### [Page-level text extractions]

---*---

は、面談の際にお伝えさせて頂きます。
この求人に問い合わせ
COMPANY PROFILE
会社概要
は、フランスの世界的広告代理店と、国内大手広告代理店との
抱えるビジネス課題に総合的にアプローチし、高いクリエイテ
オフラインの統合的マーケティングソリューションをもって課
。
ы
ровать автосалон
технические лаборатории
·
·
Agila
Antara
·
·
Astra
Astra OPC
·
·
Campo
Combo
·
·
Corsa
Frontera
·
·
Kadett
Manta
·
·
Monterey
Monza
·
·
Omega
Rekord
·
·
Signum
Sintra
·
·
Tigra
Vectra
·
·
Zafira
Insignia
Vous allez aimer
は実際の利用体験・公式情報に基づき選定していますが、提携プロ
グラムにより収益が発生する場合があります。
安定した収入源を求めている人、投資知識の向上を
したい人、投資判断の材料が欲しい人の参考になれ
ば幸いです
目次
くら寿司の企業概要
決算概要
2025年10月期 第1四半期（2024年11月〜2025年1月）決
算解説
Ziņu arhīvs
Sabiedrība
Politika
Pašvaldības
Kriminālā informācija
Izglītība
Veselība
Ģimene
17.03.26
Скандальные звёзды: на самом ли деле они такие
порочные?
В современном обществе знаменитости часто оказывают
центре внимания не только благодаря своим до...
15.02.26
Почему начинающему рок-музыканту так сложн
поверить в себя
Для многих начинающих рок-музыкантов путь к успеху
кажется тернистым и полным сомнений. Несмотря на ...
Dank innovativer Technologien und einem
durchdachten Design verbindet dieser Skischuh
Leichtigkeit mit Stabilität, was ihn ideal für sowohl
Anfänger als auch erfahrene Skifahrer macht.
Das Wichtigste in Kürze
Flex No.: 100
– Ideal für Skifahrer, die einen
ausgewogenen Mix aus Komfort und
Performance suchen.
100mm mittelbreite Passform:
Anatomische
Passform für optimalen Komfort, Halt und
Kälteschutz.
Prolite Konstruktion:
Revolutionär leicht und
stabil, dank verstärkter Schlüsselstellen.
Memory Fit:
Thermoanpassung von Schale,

---*---

### [Task instructions]
Determine the number of lines in the entries above where the string "Komfort" appears. Answer with the number alone.

### [Answer section]
2